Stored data
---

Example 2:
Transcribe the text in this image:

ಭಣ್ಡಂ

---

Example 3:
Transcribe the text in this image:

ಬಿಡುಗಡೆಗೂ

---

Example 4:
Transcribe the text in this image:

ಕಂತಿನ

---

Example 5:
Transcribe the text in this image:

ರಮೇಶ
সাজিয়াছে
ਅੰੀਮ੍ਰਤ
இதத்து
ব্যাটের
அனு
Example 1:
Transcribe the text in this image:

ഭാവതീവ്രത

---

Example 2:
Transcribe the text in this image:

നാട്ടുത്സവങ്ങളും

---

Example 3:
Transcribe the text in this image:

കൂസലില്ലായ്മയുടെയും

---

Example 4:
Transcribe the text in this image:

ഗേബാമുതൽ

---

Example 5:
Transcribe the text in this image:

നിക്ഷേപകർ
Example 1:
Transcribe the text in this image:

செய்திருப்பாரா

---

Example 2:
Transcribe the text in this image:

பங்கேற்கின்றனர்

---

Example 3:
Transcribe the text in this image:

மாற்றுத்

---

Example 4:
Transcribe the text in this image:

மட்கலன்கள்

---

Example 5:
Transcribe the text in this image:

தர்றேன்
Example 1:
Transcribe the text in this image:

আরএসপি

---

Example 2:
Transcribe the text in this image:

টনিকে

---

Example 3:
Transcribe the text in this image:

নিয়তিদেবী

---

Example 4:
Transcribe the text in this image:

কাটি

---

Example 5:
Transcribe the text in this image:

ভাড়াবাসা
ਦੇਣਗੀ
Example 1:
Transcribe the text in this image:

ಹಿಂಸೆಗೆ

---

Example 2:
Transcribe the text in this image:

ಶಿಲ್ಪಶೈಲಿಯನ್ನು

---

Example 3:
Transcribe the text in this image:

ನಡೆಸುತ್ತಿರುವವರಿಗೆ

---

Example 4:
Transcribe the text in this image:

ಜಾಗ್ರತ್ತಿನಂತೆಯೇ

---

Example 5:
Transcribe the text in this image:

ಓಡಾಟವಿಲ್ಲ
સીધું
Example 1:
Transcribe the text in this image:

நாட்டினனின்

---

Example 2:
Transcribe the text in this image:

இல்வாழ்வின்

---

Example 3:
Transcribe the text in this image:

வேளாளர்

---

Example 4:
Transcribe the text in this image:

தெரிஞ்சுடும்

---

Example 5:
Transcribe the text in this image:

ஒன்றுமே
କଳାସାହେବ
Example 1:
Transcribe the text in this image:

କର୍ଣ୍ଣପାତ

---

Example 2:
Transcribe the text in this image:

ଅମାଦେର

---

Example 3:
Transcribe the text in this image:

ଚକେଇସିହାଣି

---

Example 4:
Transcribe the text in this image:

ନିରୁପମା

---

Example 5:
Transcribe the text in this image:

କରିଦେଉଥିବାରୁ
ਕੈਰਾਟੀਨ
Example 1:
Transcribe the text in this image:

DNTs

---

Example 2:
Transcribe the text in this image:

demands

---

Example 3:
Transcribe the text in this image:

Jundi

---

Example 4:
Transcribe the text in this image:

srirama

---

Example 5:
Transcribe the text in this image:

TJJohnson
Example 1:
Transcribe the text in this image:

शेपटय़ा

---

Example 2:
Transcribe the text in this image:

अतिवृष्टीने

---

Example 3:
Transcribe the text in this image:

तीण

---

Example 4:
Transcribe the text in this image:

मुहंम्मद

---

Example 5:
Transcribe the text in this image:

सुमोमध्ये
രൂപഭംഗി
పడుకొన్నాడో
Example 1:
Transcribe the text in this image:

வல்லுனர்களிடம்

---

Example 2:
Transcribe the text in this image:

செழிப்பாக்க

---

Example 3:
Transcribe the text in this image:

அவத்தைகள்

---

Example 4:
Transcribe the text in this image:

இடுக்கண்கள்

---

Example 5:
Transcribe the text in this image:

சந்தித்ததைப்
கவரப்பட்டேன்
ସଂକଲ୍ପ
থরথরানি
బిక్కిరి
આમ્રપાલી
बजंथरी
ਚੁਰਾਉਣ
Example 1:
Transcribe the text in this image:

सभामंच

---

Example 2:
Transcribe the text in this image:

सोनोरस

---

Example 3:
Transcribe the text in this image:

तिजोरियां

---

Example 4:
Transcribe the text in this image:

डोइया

◆ Your task:
Retype every entry exactly as it stands.

◆ Exercise response:
---

Example 2:
Transcribe the text in this image:

ಭಣ್ಡಂ

---

Example 3:
Transcribe the text in this image:

ಬಿಡುಗಡೆಗೂ

---

Example 4:
Transcribe the text in this image:

ಕಂತಿನ

---

Example 5:
Transcribe the text in this image:

ರಮೇಶ
সাজিয়াছে
ਅੰੀਮ੍ਰਤ
இதத்து
ব্যাটের
அனு
Example 1:
Transcribe the text in this image:

ഭാവതീവ്രത

---

Example 2:
Transcribe the text in this image:

നാട്ടുത്സവങ്ങളും

---

Example 3:
Transcribe the text in this image:

കൂസലില്ലായ്മയുടെയും

---

Example 4:
Transcribe the text in this image:

ഗേബാമുതൽ

---

Example 5:
Transcribe the text in this image:

നിക്ഷേപകർ
Example 1:
Transcribe the text in this image:

செய்திருப்பாரா

---

Example 2:
Transcribe the text in this image:

பங்கேற்கின்றனர்

---

Example 3:
Transcribe the text in this image:

மாற்றுத்

---

Example 4:
Transcribe the text in this image:

மட்கலன்கள்

---

Example 5:
Transcribe the text in this image:

தர்றேன்
Example 1:
Transcribe the text in this image:

আরএসপি

---

Example 2:
Transcribe the text in this image:

টনিকে

---

Example 3:
Transcribe the text in this image:

নিয়তিদেবী

---

Example 4:
Transcribe the text in this image:

কাটি

---

Example 5:
Transcribe the text in this image:

ভাড়াবাসা
ਦੇਣਗੀ
Example 1:
Transcribe the text in this image:

ಹಿಂಸೆಗೆ

---

Example 2:
Transcribe the text in this image:

ಶಿಲ್ಪಶೈಲಿಯನ್ನು

---

Example 3:
Transcribe the text in this image:

ನಡೆಸುತ್ತಿರುವವರಿಗೆ

---

Example 4:
Transcribe the text in this image:

ಜಾಗ್ರತ್ತಿನಂತೆಯೇ

---

Example 5:
Transcribe the text in this image:

ಓಡಾಟವಿಲ್ಲ
સીધું
Example 1:
Transcribe the text in this image:

நாட்டினனின்

---

Example 2:
Transcribe the text in this image:

இல்வாழ்வின்

---

Example 3:
Transcribe the text in this image:

வேளாளர்

---

Example 4:
Transcribe the text in this image:

தெரிஞ்சுடும்

---

Example 5:
Transcribe the text in this image:

ஒன்றுமே
କଳାସାହେବ
Example 1:
Transcribe the text in this image:

କର୍ଣ୍ଣପାତ

---

Example 2:
Transcribe the text in this image:

ଅମାଦେର

---

Example 3:
Transcribe the text in this image:

ଚକେଇସିହାଣି

---

Example 4:
Transcribe the text in this image:

ନିରୁପମା

---

Example 5:
Transcribe the text in this image:

କରିଦେଉଥିବାରୁ
ਕੈਰਾਟੀਨ
Example 1:
Transcribe the text in this image:

DNTs

---

Example 2:
Transcribe the text in this image:

demands

---

Example 3:
Transcribe the text in this image:

Jundi

---

Example 4:
Transcribe the text in this image:

srirama

---

Example 5:
Transcribe the text in this image:

TJJohnson
Example 1:
Transcribe the text in this image:

शेपटय़ा

---

Example 2:
Transcribe the text in this image:

अतिवृष्टीने

---

Example 3:
Transcribe the text in this image:

तीण

---

Example 4:
Transcribe the text in this image:

मुहंम्मद

---

Example 5:
Transcribe the text in this image:

सुमोमध्ये
രൂപഭംഗി
పడుకొన్నాడో
Example 1:
Transcribe the text in this image:

வல்லுனர்களிடம்

---

Example 2:
Transcribe the text in this image:

செழிப்பாக்க

---

Example 3:
Transcribe the text in this image:

அவத்தைகள்

---

Example 4:
Transcribe the text in this image:

இடுக்கண்கள்

---

Example 5:
Transcribe the text in this image:

சந்தித்ததைப்
கவரப்பட்டேன்
ସଂକଲ୍ପ
থরথরানি
బిక్కిరి
આમ્રપાલી
बजंथरी
ਚੁਰਾਉਣ
Example 1:
Transcribe the text in this image:

सभामंच

---

Example 2:
Transcribe the text in this image:

सोनोरस

---

Example 3:
Transcribe the text in this image:

तिजोरियां

---

Example 4:
Transcribe the text in this image:

डोइया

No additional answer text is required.